_DOCUMENT EXTRACT_
- - -

= Hirsch-Duncker trade unions =

The Hirsch-Duncker trade unions (Hirsch-Dunckersche Gewerkvereine) were working-class liberal-aligned trade unions active in the German Empire and the German Republic.

Whilst initially a similar size to other trade union movements in Germany, the Hirsch-Duncker trade unions were unable to keep pace with the growth of their Socialist and Christian counterparts.

== History ==

=== Early years ===
The first Hirsch-Duncker trade unions were founded in September 1868 by Max Hirsch and Franz Duncker. The movement was founded in as an effort to overcome the division between German liberalism and working-class politics, and with the intent of resolving conflicts between workers and business peacefully.

In terms of membership, the Hirsch-Duncker trade unions were initially on-par with each of the two socialist-aligned trade union movements, one of which being aligned with the Social Democratic Workers' Party of Germany (SDAP) and the other aligned with the General German Workers' Association (ADAV). When the SDAP and ADAV merged to form the Social Democratic Party of Germany, their supporting trade unions coalesced into a unified socialist movement. The Hirsch-Duncker movement was unable to keep up with their socialist counterparts. Even with the Anti-Socialist Laws criminalising the socialist trade unions for over a decade until 1890, that year they still amounted to five times as many members as the total 60,000 members belonging to Hirsch-Duncker trade unions. Not long after, the Christian trade unions also overtook the Hirsch-Duncker trade unions membership.

=== November revolution ===
Around the time of the German revolution of 1918–1919, Gustav Hartmann, as chairman Federation of German Labour Associations (Verband der deutschen Gewerkvereine), was a leading figure in the Hirsch-Duncker trade union movement. Hartmann was also one of the co-founders of the German Democratic Party (DDP). In addition to its largely middle-class base, the DDP's 1918–19 electoral coalition contained a large contingent of the Hirsch-Duncker trade union movement, with the party standing multiple candidates from the movement. Hirsch-Duncker trade unions also provided some campaign funds directly to labour candidates of the DDP. The new electoral system made special interest organisations like the Hirsch-Duncker unions, Christian unions, and Socialist unions more important.

Put under pressure by the revolution, efforts were taken by members of the liberal-aligned Hirsch-Duncker union movement and the Christian trade union movement to establish a joint umbrella federation to provide a united non-socialist base. To that end, Gustav Hartmann and Adam Stegerwald were involved in founding the German Democratic Trade Union Federation (Deutsch-demokratischer Gewerkschaftsbund, DDGB). Despite these efforts, In November 1919, the Hirsch-Duncker unions split from the federation due to ideological differences with the political Catholicism of the Christian unions. Following their departure, the DDGB was reformed into the German Trade Union Confederation (1919–1933) (Deutscher Gewerkschaftsbund, DGB).

- - -

_LISTING_

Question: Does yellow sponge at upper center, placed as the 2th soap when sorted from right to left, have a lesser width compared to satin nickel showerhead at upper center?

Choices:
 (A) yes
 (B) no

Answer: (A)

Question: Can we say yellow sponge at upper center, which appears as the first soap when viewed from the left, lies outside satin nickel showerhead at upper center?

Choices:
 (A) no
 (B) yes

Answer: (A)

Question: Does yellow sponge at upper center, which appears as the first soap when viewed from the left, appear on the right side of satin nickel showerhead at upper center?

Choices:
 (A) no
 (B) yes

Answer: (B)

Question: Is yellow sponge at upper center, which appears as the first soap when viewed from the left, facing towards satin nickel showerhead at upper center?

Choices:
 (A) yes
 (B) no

- - -

_TASKS_
(A) Name every person mentioned in the text on the Hirsch-Duncker trade unions.
(B) In the records, take the lines from the first one through the line holding "Answer: (B)", inclusive, and write them out again with "satin nickel showerhead" swapped for "chrome faucet" and nothing else changed.

_EXERCISE ANSWERS_
(A) Max Hirsch, Franz Duncker, Gustav Hartmann, Adam Stegerwald

(B)
Question: Does yellow sponge at upper center, placed as the 2th soap when sorted from right to left, have a lesser width compared to chrome faucet at upper center?

Choices:
 (A) yes
 (B) no

Answer: (A)

Question: Can we say yellow sponge at upper center, which appears as the first soap when viewed from the left, lies outside chrome faucet at upper center?

Choices:
 (A) no
 (B) yes

Answer: (A)

Question: Does yellow sponge at upper center, which appears as the first soap when viewed from the left, appear on the right side of chrome faucet at upper center?

Choices:
 (A) no
 (B) yes

Answer: (B)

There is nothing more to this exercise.